*** INFORMATION

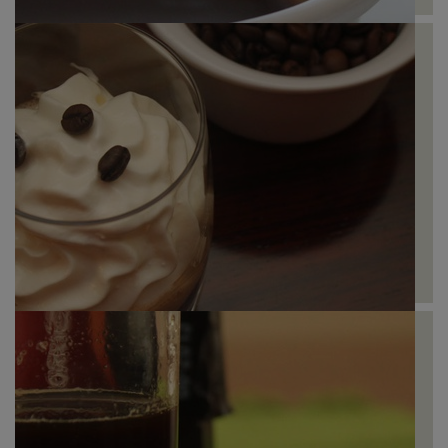
Molho Barbecue de Café
Irish Coffee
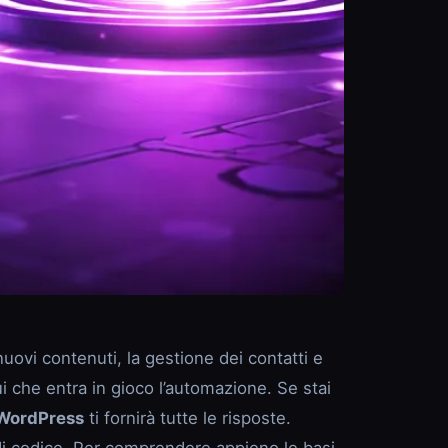
uovi contenuti, la gestione dei contatti e
i che entra in gioco l’automazione. Se stai
WordPress
ti fornirà tutte le risposte.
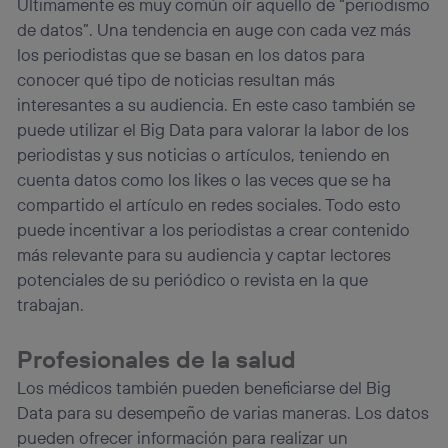
Últimamente es muy común oír aquello de “periodismo
de datos”. Una tendencia en auge con cada vez más
los periodistas que se basan en los datos para
conocer qué tipo de noticias resultan más
interesantes a su audiencia. En este caso también se
puede utilizar el Big Data para valorar la labor de los
periodistas y sus noticias o artículos, teniendo en
cuenta datos como los likes o las veces que se ha
compartido el artículo en redes sociales. Todo esto
puede incentivar a los periodistas a crear contenido
más relevante para su audiencia y captar lectores
potenciales de su periódico o revista en la que
trabajan.
Profesionales de la salud
Los médicos también pueden beneficiarse del Big
Data para su desempeño de varias maneras. Los datos
pueden ofrecer información para realizar un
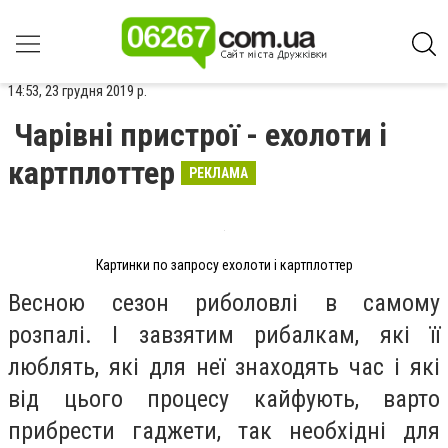
14:53, 23 грудня 2019 р.
Чарівні пристрої - ехолоти і
картплоттер
РЕКЛАМА
Картинки по запросу ехолоти і картплоттер
Весною сезон риболовлі в самому
розпалі. І завзятим рибалкам, які її
люблять, які для неї знаходять час і які
від цього процесу кайфують, варто
прибрести гаджети, так необхідні для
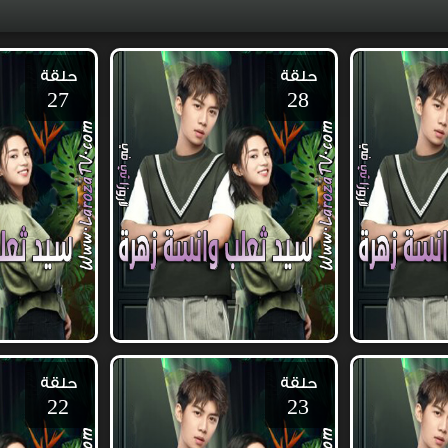
حلقة
حلقة
27
28
حلقة
حلقة
22
23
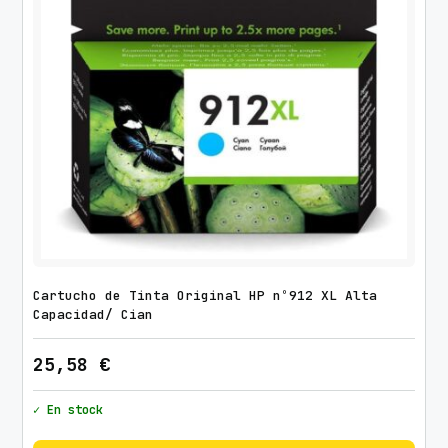
Cartucho de Tinta Original HP nº912 XL Alta
Capacidad/ Cian
25,58
€
✓ En stock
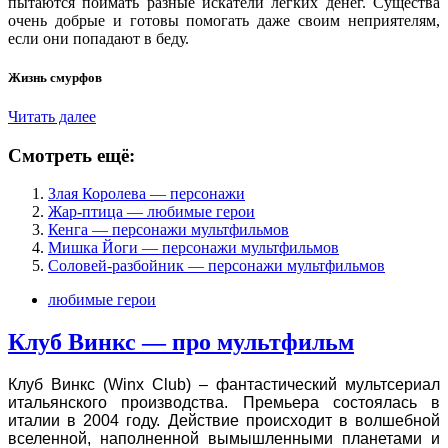
пытаются поймать разные искатели лёгких денег. Существа
очень добрые и готовы помогать даже своим неприятелям,
если они попадают в беду.
Жизнь смурфов
Читать далее
Смотреть ещё:
Злая Королева — персонажи
Жар-птица — любимые герои
Кенга — персонажи мультфильмов
Мишка Йоги — персонажи мультфильмов
Соловей-разбойник — персонажи мультфильмов
любимые герои
Клуб Винкс — про мультфильм
Клуб Винкс (Winx Club) – фантастический мультсериал
итальянского производства. Премьера состоялась в
италии в 2004 году. Действие происходит в волшебной
вселенной, наполненной вымышленными планетами и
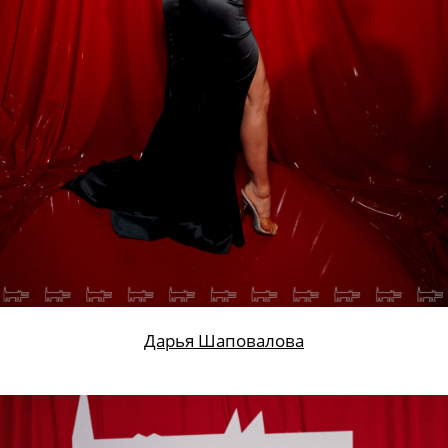
Дарья Шаповалова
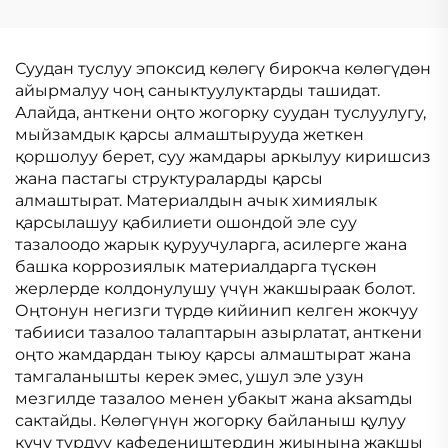
БАС
БИТУМДУК
СУРУНЧУККА
ЧЕКТИРУУ
Суудан туслуу эпоксид көлөгү бирокча көлөгүдөн
МЕМБРАНАСЫ
айырмалуу чоң саныктуулуктарды ташидат.
Алайда, анткени оңто жогорку суудан туслуулугу,
мыйзамдык қарсы алмаштырууда жеткен
қоршолуу берет, суу жамдары аркылуу киришсиз
жана пастагы структураларды қарсы
алмаштырат. Материалдын ачык химиялык
қарсылашуу қабилиети ошондой эле суу
тазалоодо жарык қуруучуларга, асилерге жана
башка коррозиялык материалдарга түскөн
жерлерде колдонулушу үчүн жакшыраак болот.
Оңтонун негизги түрдө кийинип келген жокчуу
табииси тазалоо талаптарын азырлатат, анткени
оңто жамдардан тыюу қарсы алмаштырат жана
тамгаланышты керек эмес, ушул эле узун
мезгилде тазалоо менен убакыт жана аksamды
сактайды. Көлөгүнүн жогорку байланыш қулуу
күчү турдуу кафедеңиштердин жиынына жакшы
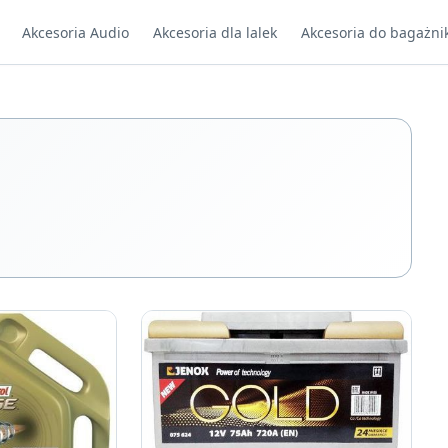
Akcesoria Audio
Akcesoria dla lalek
Akcesoria do bagażni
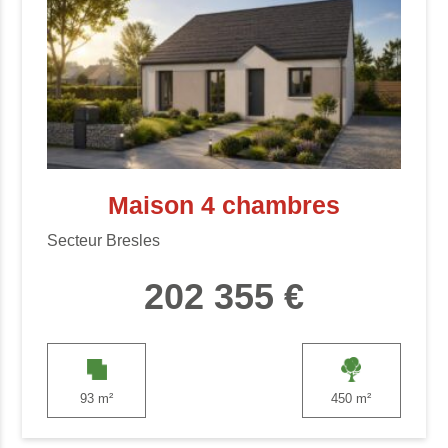
Maison 4 chambres
Secteur Bresles
202 355 €
93 m²
450 m²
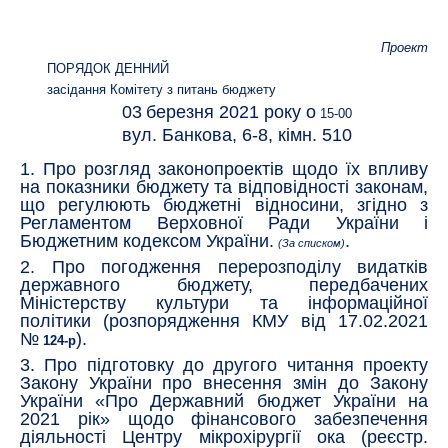
Проект
ПОРЯДОК ДЕННИЙ
засідання Комітету з питань бюджету
03
березня 2021 року о
15-00
вул. Банкова, 6-8, кімн. 510
1. Про розгляд законопроектів щодо їх впливу
на показники бюджету та відповідності законам,
що регулюють бюджетні відносини, згідно з
Регламентом Верховної Ради України і
Бюджетним кодексом України.
.
(За списком)
2. Про погодження перерозподілу видатків
державного бюджету, передбачених
Міністерству культури та інформаційної
політики
(розпорядження КМУ від 17.02.2021
№
).
124-р
3. Про підготовку до другого читання проекту
Закону України
про внесення змін до Закону
України «Про Державний бюджет України на
2021 рік» щодо фінансового забезпечення
діяльності Центру мікрохірургії ока (реєстр.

******

What lines in the material above hold the string "ехолоти"? List them.

EXERCISE RESPONSE:
Чарівні пристрої - ехолоти і
Картинки по запросу ехолоти і картплоттер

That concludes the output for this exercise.